▶ _Your instructions_
Please resume the article on the Malala-Ambilikala Lagoons, starting right after its last sentence.
START Passage
- Location: Hambantota District, Sri Lanka
- Coordinates: 6°10′N 81°11′E﻿ / ﻿6.167°N 81.183°E
- Type: Lagoon
- Primary inflows: Malala-oya stream, Weligatta-aara stream, right bank channel of Lunugamvehera reservoir and Kirindi Oya Irrigation and Settlement Project (KOISP), surface drainage from and over flow from suburb tanks (Bandagiriya, Keligama, wewa, Julagamuwala wewa, Arabedda, Udamalala wewa, Namada wewa)
- Primary outflows: Indian Ocean
- Catchment area: 402 square kilometres (155 sq mi)
- Basin countries: Sri Lanka
- Surface area: 10.8 square kilometres (4.2 sq mi)
- Average depth: 1 metre (3.3 ft)
- Surface elevation: Sea level
- Settlements: Hambantota

= Malala-Ambilikala Lagoons =

Malala-Ambilikala Lagoons (මලල-ඇඹිලිකල කලපු) are two interconnected coastal water-bodies located inside the Bundala National Park, Hambantota District in the Southern Province, Sri Lanka. It is 260 km from Colombo to the arid south. The Malala-Ambilikala Lagoons are two of the three key lagoons located within the Bundala Ramsar wetlands.

== Features ==
The Malala-Ambilikala Lagoons system is the main lagoon system situated in one of the three Ramsar sites within Sri Lanka, the Bundala National Park. The two lagoons are interconnected by a 3.1 km long, meandering incised channel called 'Ooday' (ඌඩේ) in Sinhalese.
Both the Malala and Ambilikala lagoons are shallow water bodies with average depths of 1.01 m and 0.93 m respectively. The water surface area of the Malala and Ambilikala lagoons are 650 ha and 430 ha respectively.
While the Ambilikala lagoon is an inland freshwater lagoon with no direct outfall to the sea, the Malala (Saltern ලේවාය), as its name implies, is a lagoon which has a direct connection with the Indian Ocean at the Malala sea outfall (මෝදර).
Inputs to the Ambilikala and Malala lagoons include agricultural drainage, runoff with cattle refuse, and salt water when the sand bar between the Malala Lagoon and the sea is breached. Malala lagoon receives freshwater from Malala Aara, Heen Aara and Palalgawala Aara streams, surface drainage and overflow from Nadada wewa tank. The main freshwater supplies of Ambilikala lagoon are streams such as Weligatta Aara, Sundiram Aara, Ethuklbokka Aara, Right Bank Channel of the Lunugamvehera Reservoir, Kirindi Oya Irrigation and Settlement Project (KOISP), and surface drainage and overflow from tanks such as Bandagiriya, Keligama wewa, Julgamuwala (Divulgama) wewa, Arabedda, Udamalala wewa. The total hydro-catchment of the lagoon system is about 402 sqkm.
END Passage
START Given records
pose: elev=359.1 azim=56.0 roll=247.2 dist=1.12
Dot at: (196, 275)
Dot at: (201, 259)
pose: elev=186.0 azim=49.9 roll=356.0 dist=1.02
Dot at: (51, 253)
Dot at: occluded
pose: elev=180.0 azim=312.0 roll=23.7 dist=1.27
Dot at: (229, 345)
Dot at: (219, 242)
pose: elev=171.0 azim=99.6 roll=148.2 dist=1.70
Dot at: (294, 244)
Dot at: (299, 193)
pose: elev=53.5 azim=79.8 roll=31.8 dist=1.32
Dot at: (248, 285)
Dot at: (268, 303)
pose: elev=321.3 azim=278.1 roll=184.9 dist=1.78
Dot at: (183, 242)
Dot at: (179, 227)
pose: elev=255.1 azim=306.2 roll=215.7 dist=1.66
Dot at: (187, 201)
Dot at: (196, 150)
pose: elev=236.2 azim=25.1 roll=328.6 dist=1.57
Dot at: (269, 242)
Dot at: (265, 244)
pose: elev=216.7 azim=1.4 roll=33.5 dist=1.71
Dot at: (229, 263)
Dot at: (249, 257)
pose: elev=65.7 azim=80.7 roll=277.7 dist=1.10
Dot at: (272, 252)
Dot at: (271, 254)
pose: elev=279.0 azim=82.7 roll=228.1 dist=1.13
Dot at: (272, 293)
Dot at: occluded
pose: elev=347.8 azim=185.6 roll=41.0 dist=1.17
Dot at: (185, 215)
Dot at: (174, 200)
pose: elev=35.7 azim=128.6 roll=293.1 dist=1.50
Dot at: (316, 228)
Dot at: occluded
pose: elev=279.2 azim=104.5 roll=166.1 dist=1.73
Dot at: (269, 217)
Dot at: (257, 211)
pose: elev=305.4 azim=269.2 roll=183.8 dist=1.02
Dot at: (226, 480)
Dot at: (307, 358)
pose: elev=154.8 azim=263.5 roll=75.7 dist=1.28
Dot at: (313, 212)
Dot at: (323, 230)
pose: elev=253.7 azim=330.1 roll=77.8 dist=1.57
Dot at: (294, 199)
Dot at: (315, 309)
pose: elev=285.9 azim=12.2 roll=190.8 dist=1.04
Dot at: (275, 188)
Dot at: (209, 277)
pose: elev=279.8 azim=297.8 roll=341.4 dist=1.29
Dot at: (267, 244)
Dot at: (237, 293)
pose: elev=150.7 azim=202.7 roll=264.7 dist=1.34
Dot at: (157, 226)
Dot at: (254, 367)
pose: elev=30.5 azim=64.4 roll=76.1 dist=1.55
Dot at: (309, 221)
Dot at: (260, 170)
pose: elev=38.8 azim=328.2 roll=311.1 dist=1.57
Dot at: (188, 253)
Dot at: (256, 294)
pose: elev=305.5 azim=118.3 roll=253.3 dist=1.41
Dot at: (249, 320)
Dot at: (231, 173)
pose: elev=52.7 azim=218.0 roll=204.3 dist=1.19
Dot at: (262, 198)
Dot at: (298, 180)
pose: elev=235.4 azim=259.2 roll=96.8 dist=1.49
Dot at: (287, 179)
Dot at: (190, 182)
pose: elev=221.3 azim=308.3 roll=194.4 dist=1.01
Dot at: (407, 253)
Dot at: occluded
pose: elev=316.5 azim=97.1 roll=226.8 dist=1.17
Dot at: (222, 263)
END Given records
▶ _Result of the task_
== Environmental problems ==
The hydrological, ecological and biological condition of the Malala and Ambilikala lagoon systems started to change rapidly with irrigation, agriculture, and human settlements in the upstream area, especially water quality problems affected the functioning of the lagoon ecosystem. The Kirindi Oya Irrigation Settlement Project expanded the irrigation area from 4,200 ha to 10,450 ha during the early 1990s which located upstream of the Bundala National Park. The Malala and Ambilikala lagoons were severely affected by the modified drainage flows from the Kirindi Oya Irrigation Settlement Project and the Bandagiriya irrigation scheme. The estimated monthly load of total nitrogen (TN) and total phosphorus (TP) in to the Malala-Ambilikala lagoon system from the agricultural drainage were 6,490 kg and 620 kg respectively. An extinction of species and changes to habitat diversity were also observed in the lagoon system due to water quality changes. In addition to that, Increasing inflows and decreasing salinity in the lagoon water has caused severe socio-economic problems to the people who relies lagoon resources for livelihoods. A decline in shrimp (Metapenaeus sp. and Penaeus sp.) and new fish species (Alectis ciliaris and Etroplus suratensis) with less commercial value were observed due to a significant decrease in salinity levels.

== Research ==
A number of studies have been carried out recently on ecohydrology and socio-hydrology of the Malala and Ambilikala lagoons.

1. Comparative study of effect of agricultural runoff on Malala - Embilikala lagoons in Sri Lanka.
2. Irrigation Water Management and the Bundala National Park.
3. Human impact and the status of water quality in the Bundala Ramsar wetland lagoon system in Southern Sri Lanka.
4. Finding a long-lasting solution for problems created by increased flow into Malala-Embilikala Lagoon system.